Weighing The Week Ahead: What Will Q1 Earnings Reveal About Economic Strength?

The economic calendar is normal and includes some important reports. Despite this, the data will be overshadowed by Q1 earnings reports. With opinion sharply divided on future economic prospects, many will want to know how companies are doing and what their leaders think. They will be asking: What will Q1 earnings tell us about the strength and prospects for the economy?

Last Week Recap

In last week’s installment of WTWA, took note of the persistent discussion about the end of the economic cycle. Despite some of the typical crowding out from political stories, that topic got continued attention. On Friday, the story took a new turn as a touch of positive economic news from China was enough to tilt opinion. I agree with Eric Basmajian that we need to look beyond the PMI reports for real evidence. He cites export data from China’s trading partners as one useful approach. This is a good start but needs interpretation in the context of changing Chinese economic policy toward a consumer-driven economy. Contrast with the take from Pension Partners, reliant more on the recent PMI uptick. More solid indicators are needed.

The Story in One Chart

I always start my personal review of the week by looking at a great chart. This week I am featuring Investing.com’s interactive chart. Check it out at the site to use the interactive features, including call outs for key news events.

The gain on the week, built on Friday’s trading, was 0.5%. The trading range was a modest 1.0%. As always, our indicator snapshot in the quant section below summarizes volatility and the VIX index in various time frames.


Plastic bottles have surpassed plastic bags as the biggest threat to oceans and rivers, reports Melissa Locker in FastCompany. The Chinese shift away from accepting foreign waste has removed a cheap and easy alternative. Now it is time (and most of us would say well past time) to find recycling solutions.

I briefly looked for some pure play public companies making progress on plastic recycling, but the project was too big for my WTWA writing day. Perhaps readers will have ideas and include them in the comments.

The News

Each week I break down events into good and bad. For our purposes, “good” has two components. The news must be market friendly and better than expectations. I avoid using my personal preferences in evaluating news – and you should, too.

When relevant, I include expectations (E) and the prior reading (P).

New Deal Democrat’s high frequency indicators are an important part of our regular research. Long-term indicators have improved to positive, but the nowcast and short-term indicators are both negative. His conclusion?

I think too much emphasis is being put on a few short-term indicators by most observers. While interest rates have improved, we still have to get through last year’s weakness in the long leading indicators before the improvement filters through.

The Good

  • The NFIB Index rose to 101.8 up slightly from the prior month and beating expectations of 101.3. The attitudes of independent business people is especially important in the current environment. Jill Mislinski helps us see the strength, despite the decline from the peak.

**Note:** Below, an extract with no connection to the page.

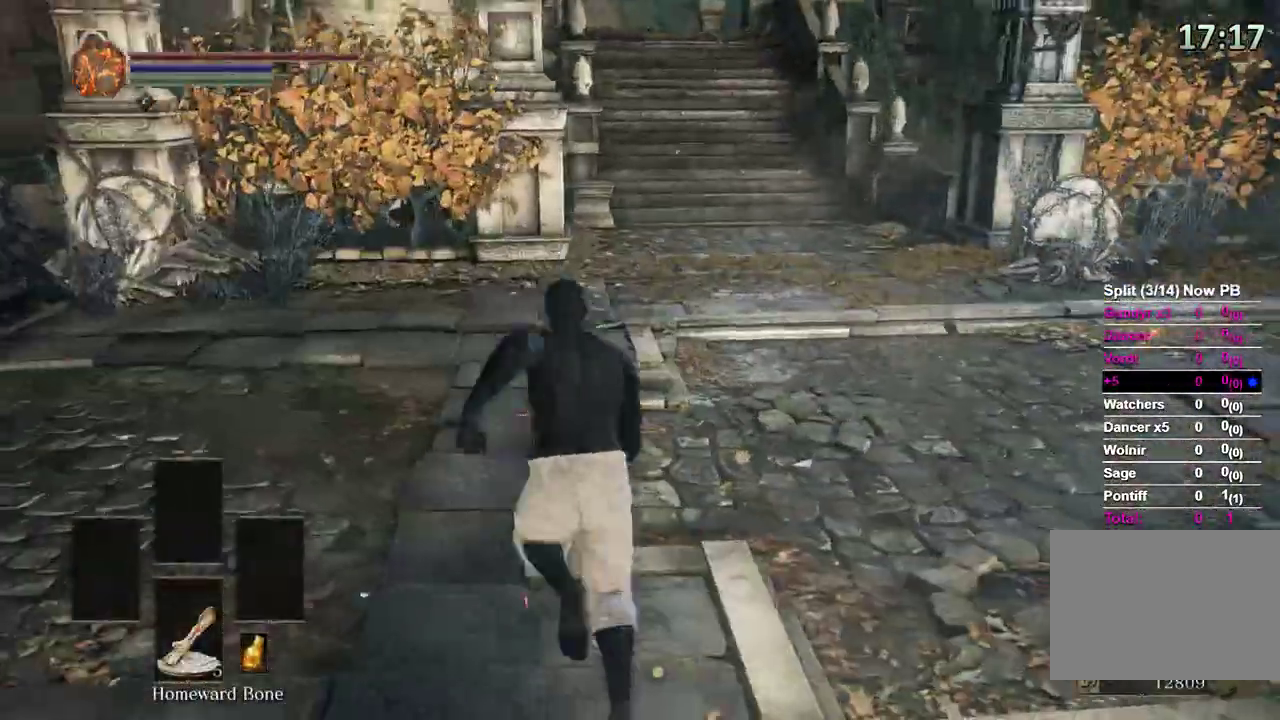
{"buttons": ["B"], "left_stick": "up-left", "right_stick": "right", "events": [[300, "left_stick", "up-left"]]}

The Daily Shot illustrates the biggest problem facing small businesses.

  • Core CPI increased only 0.1%, matching the February reading and lower than expectations of 0.2%. The market seemed untroubled by the headline number which increased 0.4%, more than expectations of 0.3%. Some observers think that inflation at 2% or above is “good” since it meets a Fed target. I prefer moderate, predictable inflation while using other measures to evaluate economic growth.Bespoke highlights the 2019 surge in gasoline prices with an interesting chart.

  • Initial jobless claims were only 196K, better than even the prior 204K and much better than expectations of 215K. Continuing jobless claims also look good, as reported by the Daily Shot.

  • Chinese exports for March rebounded strongly  (MarketWatch).
  • The JOLTS report showed continuing labor market strength and signs of a changed structure. As usual, most pundits just looked at job openings. This is a small part of the picture, and not the most important. The Washington Center for Equitable Growth provides the best summary of this report and this week needed only four charts and captions. Quit rates (showing confidence) remained high, hires constant despite fewer openings, and still fewer than one unemployed worker per opening. Finally, they show the Beveridge Curve, completing the overall story of a tightening market, but still showing some slack versus past occasions. Below is the official BLS version of that chart, including their interpretation.

The Bad

  • Core PPI increased 0.3% in March, worse than expectations of 0.2% and the February increase of 0.1%. For my interpretation, see CPI above. Jill Mislinski has analysis and this chart:

  • Factory orders for February declined -0.5%, slightly better than the expected -0.6% but worse than January’s unchanged reading. While this beat expectations, so it technically qualifies as “good” on my scoring system, I’ll wait for a stronger result.
  • FOMC minutes seemed less dovish than the actual announcement and press conference, but the market was untroubled. Steven Hansen (GEI) emphasizes the inability of Fed members to reach a meaningful consensus on key factors. He also criticizes the market’s narrow focus on rates.
  • Michigan Consumer Sentiment on the April preliminary reading was only 96.9, lower than March’s 98.4 and expectations of 98.0.